Don't be tempted deviate from the feeding patten suggested.
You must try to keep your leveret to a routine close to what he would experience in the wild. They don't need, nor are they use to being fed every few hours. The more feeds you give him the less quantity he will take so you will then need to feed him more, more feeding means handling him more, more handling, more stress for the leveret!
Keep him away from domestic noises, pets and family activity.
All these will cause stress to your leveret and leverets can die of stress. If they get used to human voices, dogs, cats and children they will not fear these once back in the wild.
Do not keep you leveret near birds or fowl.
This could have respiratory problems for your leveret, also they they peck and could cause injuries to your leveret.
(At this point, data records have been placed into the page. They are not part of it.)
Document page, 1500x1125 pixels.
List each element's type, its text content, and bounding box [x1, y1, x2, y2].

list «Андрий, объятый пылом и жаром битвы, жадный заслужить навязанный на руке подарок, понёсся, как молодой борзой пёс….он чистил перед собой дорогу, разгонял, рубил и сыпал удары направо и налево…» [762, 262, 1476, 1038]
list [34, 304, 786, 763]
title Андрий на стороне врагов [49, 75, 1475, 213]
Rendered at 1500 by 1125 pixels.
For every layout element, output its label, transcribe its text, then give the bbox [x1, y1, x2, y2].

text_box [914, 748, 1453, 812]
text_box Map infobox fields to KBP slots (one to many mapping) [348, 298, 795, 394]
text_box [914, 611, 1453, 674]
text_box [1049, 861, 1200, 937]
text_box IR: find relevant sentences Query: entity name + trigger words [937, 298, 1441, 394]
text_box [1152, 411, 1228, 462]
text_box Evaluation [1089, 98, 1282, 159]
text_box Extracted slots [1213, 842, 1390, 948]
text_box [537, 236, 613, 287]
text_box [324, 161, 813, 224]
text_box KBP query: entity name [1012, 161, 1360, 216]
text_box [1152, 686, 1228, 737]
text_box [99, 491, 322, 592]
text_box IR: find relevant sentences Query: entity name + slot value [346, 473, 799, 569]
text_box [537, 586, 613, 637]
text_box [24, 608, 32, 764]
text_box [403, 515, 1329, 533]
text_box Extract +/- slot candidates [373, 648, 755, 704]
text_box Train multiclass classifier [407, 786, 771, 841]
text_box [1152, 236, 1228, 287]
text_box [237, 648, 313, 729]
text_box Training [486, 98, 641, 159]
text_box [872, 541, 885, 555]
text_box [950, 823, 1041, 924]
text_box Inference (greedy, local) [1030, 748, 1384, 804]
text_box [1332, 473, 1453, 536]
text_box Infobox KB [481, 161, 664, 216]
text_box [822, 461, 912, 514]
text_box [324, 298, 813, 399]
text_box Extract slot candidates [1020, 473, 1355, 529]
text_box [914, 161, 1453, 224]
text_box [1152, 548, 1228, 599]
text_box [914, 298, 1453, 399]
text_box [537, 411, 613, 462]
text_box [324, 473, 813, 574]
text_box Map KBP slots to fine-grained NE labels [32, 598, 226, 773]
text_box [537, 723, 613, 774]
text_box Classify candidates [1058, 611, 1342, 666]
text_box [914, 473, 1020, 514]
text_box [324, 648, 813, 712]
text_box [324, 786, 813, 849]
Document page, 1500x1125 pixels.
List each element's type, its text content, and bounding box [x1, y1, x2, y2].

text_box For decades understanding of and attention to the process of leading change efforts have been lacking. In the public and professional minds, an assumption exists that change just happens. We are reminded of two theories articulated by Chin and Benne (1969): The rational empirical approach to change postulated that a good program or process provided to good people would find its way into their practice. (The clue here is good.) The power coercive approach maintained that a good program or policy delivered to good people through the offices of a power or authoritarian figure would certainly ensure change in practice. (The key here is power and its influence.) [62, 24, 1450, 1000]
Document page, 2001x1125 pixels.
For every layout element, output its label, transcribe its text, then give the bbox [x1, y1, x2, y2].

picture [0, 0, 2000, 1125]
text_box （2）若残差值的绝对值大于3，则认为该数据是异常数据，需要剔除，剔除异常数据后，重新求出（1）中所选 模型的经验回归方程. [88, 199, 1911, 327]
Give your leveret some fresh air.
As long as it's not wet and or windy you can put your leveret outside. The wire top of his cage will be big enough when he is little, then a hutch with a run when he is a bit bigger, please see my housing information and equipment used. You MUST ensure that what ever it is that it is secure. Check for gaps around the base, weigh it down on the corners with bricks, cover half of it with a sheet or towel for shade and provide an up turned open fronted box with hay bedding. Do not put them out if you are not going to be at home, and unless you have something that is under wired fox/badger/rat proof and secure NEVER leave them out after dark/overnight. You could overnight them in a secure shed.
Try to keep their diet as natural as possible.
Keep their milk warm.
Leverets won't feed well if their milk feeds are not warm. Always check the temperature before feeding, not hot or cold.
Leverets don't like being turned over.
Leverets do not like being on their backs or turned over. When feeding him let him sit on all fours on your lap with one of your hands gently on his back. If you try to turn him over he will spin his hind legs to try and right himself and in doing this he could damage his spine
Always aim to be the only person to handle him.
It's best not to share the hand rearing of a leveret, doing so could cause a lot of stress for him as would other people or children picking him up. If you have children and you feel you want to show them the leveret keep it brief, let them have a quick and quiet stroke but explain that it will be a one off. Explain to them why you are doing this and that it will be the best for the leveret. You could allow them to look in on them from a distance and quietly. It will be educational for the children to share the experience and learn about how the needs of wildlife are different than that of the pets we keep at home.
Always aim to release your leveret.
If you tame your leveret and/or keep him longer than necessary you will most likely end up with a juvenile hare that will chew parts of your home, run wild and damage himself or home contents and out grow any housing you could provide. Their natural instincts WILL kick in so please release them when the time is right to do so.